There was a Women in Ministry luncheon where the keynote speaker was a male who told us it was time for there to be women in ministry.  There was a room full of women ministers from across the CME Zion, and no opportunity for them to interact or network in any way.  We paid $15.00 for less variety than (and apparently some of the leftover items from)  the previous day's $13.95 buffet, and were met with two additional requests for money.  Fortunately the women at my table engaged in dialogue among ourselves.  I was particularly humbled that Rev. Boyd, a current student at Phillips, chose to discuss ideas for doctoral research with me. She actually sought me out to have the convo! I got to tell her about Macarius and the Desert Fathers, and about my thoughts about Tertullian and the influence of his African heritage on our present day (eurocentricized) understanding of the Trinity. It was a good convo, it did my heart good to be able to have such a conversation with a CME woman seminarian, and it made me happy that she valued my opinion enough to seek me out and ask for it.
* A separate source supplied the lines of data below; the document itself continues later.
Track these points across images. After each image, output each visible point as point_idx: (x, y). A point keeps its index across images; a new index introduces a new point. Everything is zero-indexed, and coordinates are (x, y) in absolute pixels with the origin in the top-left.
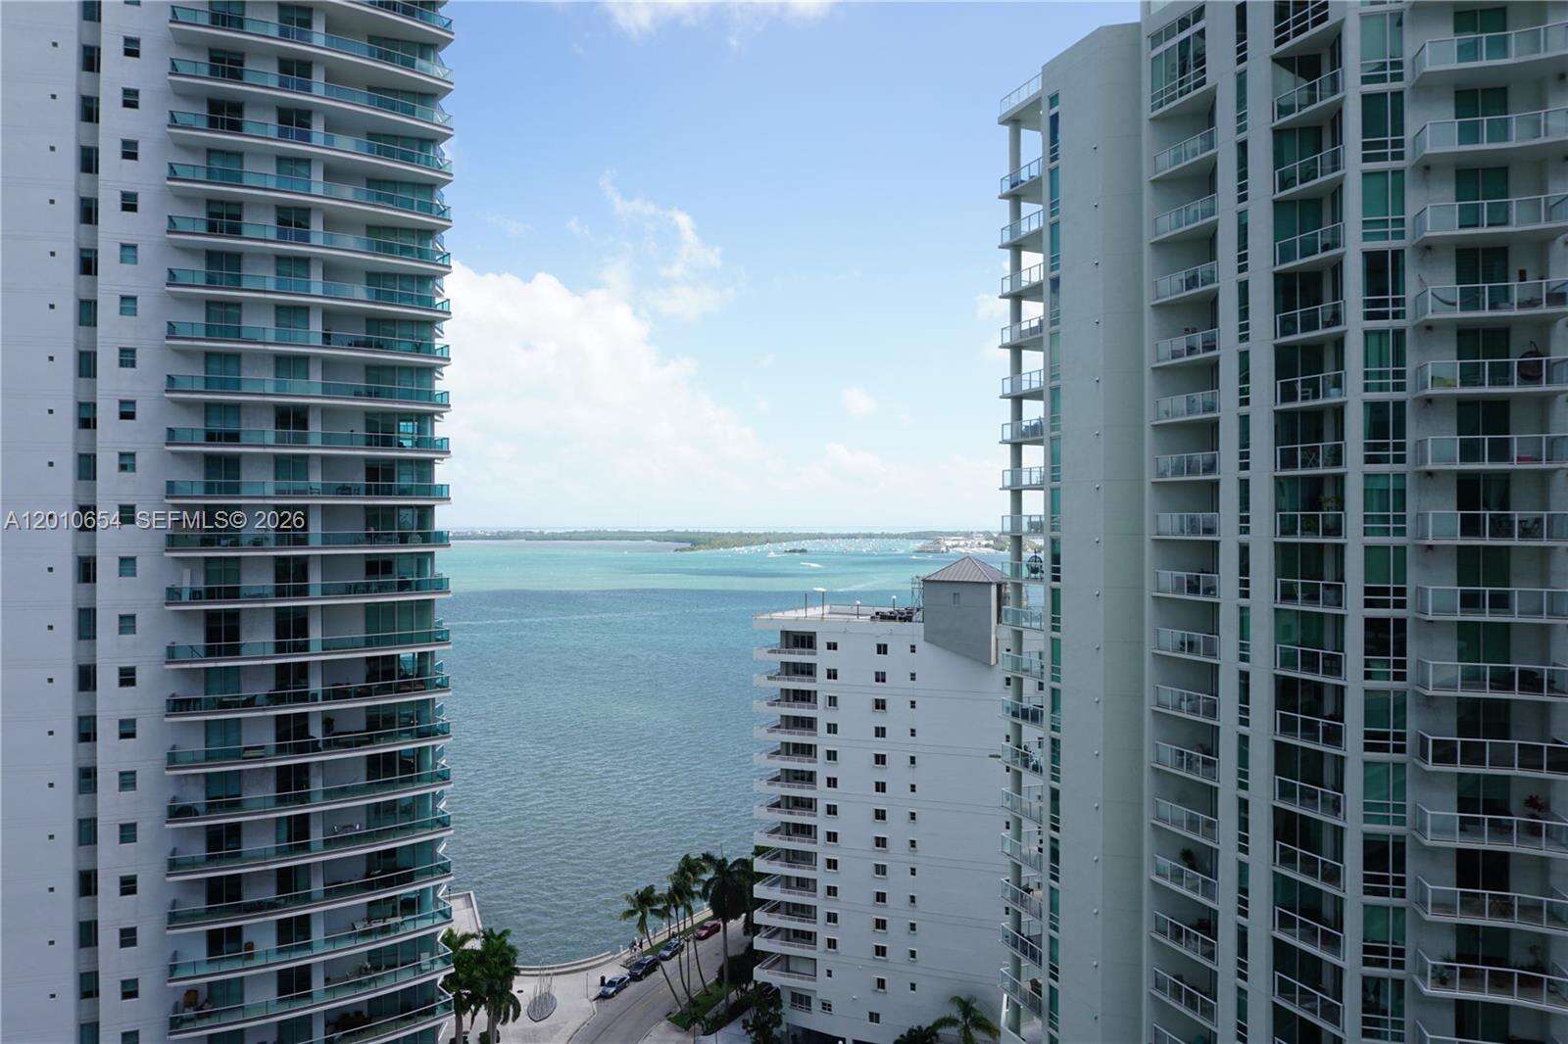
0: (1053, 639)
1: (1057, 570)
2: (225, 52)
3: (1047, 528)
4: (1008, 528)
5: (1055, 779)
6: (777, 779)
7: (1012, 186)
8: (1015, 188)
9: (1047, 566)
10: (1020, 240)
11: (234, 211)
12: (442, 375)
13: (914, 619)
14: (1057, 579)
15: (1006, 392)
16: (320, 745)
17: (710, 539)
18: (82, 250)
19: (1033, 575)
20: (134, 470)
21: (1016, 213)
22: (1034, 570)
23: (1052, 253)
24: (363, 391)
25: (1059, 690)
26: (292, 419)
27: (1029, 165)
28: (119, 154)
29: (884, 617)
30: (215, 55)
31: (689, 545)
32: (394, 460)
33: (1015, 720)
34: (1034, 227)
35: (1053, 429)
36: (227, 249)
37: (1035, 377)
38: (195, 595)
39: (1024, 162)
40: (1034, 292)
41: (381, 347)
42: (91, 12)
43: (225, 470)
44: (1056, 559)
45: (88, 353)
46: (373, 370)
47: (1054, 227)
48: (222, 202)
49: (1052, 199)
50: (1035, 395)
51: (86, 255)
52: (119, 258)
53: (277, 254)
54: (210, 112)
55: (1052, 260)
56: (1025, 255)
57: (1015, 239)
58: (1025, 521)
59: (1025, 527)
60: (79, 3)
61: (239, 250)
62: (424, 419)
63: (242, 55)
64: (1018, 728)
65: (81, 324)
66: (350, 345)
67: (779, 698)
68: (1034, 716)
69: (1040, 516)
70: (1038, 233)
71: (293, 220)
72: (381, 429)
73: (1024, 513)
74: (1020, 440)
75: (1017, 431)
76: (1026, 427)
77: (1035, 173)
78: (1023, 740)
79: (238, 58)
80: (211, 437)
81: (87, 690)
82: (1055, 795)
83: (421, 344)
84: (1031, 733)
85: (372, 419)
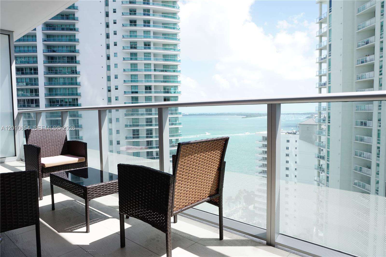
0: (328, 138)
1: (329, 120)
2: (132, 9)
3: (327, 109)
4: (317, 109)
5: (328, 173)
6: (261, 172)
7: (319, 20)
8: (320, 21)
9: (327, 119)
10: (322, 34)
11: (135, 44)
12: (180, 77)
13: (297, 133)
14: (329, 123)
15: (317, 75)
16: (155, 158)
17: (251, 115)
18: (107, 55)
19: (324, 122)
20: (118, 100)
21: (321, 27)
22: (324, 121)
23: (329, 37)
24: (163, 81)
25: (329, 151)
26: (148, 88)
27: (324, 14)
28: (113, 34)
29: (289, 133)
30: (131, 10)
31: (245, 116)
32: (169, 97)
33: (318, 159)
34: (325, 30)
35: (329, 84)
36: (134, 52)
37: (325, 70)
38: (130, 126)
39: (323, 13)
40: (325, 48)
41: (166, 71)
42: (107, 4)
43: (135, 100)
44: (329, 117)
45: (109, 76)
46: (165, 77)
47: (330, 30)
48: (133, 42)
49: (329, 23)
50: (325, 75)
51: (108, 56)
52: (114, 56)
53: (144, 52)
54: (130, 23)
55: (329, 39)
56: (323, 38)
57: (320, 34)
58: (322, 108)
59: (322, 109)
60: (105, 1)
61: (137, 52)
62: (176, 87)
63: (136, 9)
64: (319, 161)
65: (108, 70)
66: (160, 71)
67: (262, 153)
68: (323, 158)
69: (326, 107)
70: (326, 32)
71: (147, 45)
72: (166, 90)
73: (322, 106)
74: (321, 87)
75: (320, 84)
76: (322, 84)
77: (325, 16)
78: (321, 164)
79: (135, 10)
80: (132, 93)
81: (111, 145)
82: (328, 177)
83: (175, 70)
84: (323, 162)
85: (165, 88)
So that was all awesome, and while I didn’t get a Club Floor upgrade, I did get comped with access to the Club Lounge, so I didn’t have to pay for breakfast, water, soda, or evening snacks.  I think I only ate in the hotel restaurant once, and the rest of the time we went out. I also got comped with in-room internet access, which meant I could work in private.. All that makes a tremendous difference.  (Of course, the hotel didn’t manage to give me a final accounting or bill, so we’ll see how it all comes out…).  I think this is the first time I’ve ever stayed in a hotel and the bill hasn’t been under my door on the last morning.  Oh, well.  I'm gonna leave that one alone. 

So it was a wonderful trip.  I didn’t realize until afterwards how much I needed the trip, the fellowship, and the healing it brought.  On the way back home, I started watching that atrocity they call a movie, “Django Unchained.”  I’m sorry, I don’t like Westerns, have never learned to appreciate Tarantino’s “talent,” and by 20 minutes in I had seen so many exploding heads and heard so much contrived swearing that I can’t see myself ever managing to finish it.  I’m SO glad I downloaded a reviewer’s copy; had I paid money to see it on the big screen, I’d probably be pissed.  Maybe I’ll try to watch it again, but I don’t think so.  I bring it up because I was looking at the way the shackles seemed to have eaten into the flesh of some of the enslaved people.  I couldn’t help but think that it’s the same way with the issues that shackle us in life. They start out as little irritations, and if we don’t become unshackled or unfettered, the irritations become more and more pronounced.  If allowed to persist, they can create wounds.  If the wounds are left untreated, they can fester, grow, and eventually destroy us. I’d been walking around wounded for a long time, and a lot of healing came at this conference.  I’m going to have to learn to take things a bit more slowly and to be as intentional about my alone time as I am about my gym time, but some healing has begun.  That’s really cool, especially since I didn’t even realize I was wounded.

Perhaps I didn’t realize I was wounded because of the environment I allow around me.  As we were landing in NY we hit quite a few air bumps, and  I realized that I actually like a bit of turbulence when I’m in an airplane.  It makes the ride more interesting, it forces me to stay completely in the moment, and it reinforces the fact that we are helpless and completely reliant on God.

… and then I realized that growth (and maybe more healing) will come when I can regard turbulence in life the same way.  Turbulence is something you go through – and while crashes do happen occasionally, the norm is that, even though you go through the turbulence, it is temporary, and you pass through it with the knowledge that you are protected and with the expectation that you’ll come out safely on the other side and continue on to your destination.

And last night, that’s exactly what happened.  I wrote those words, and the plane landed.  Yes, I decided to take supershuttle instead of a taxi, so it took a while to get home, and yes, the driver was a crazy New York driver, but my peace is upon me, and my healing has begun.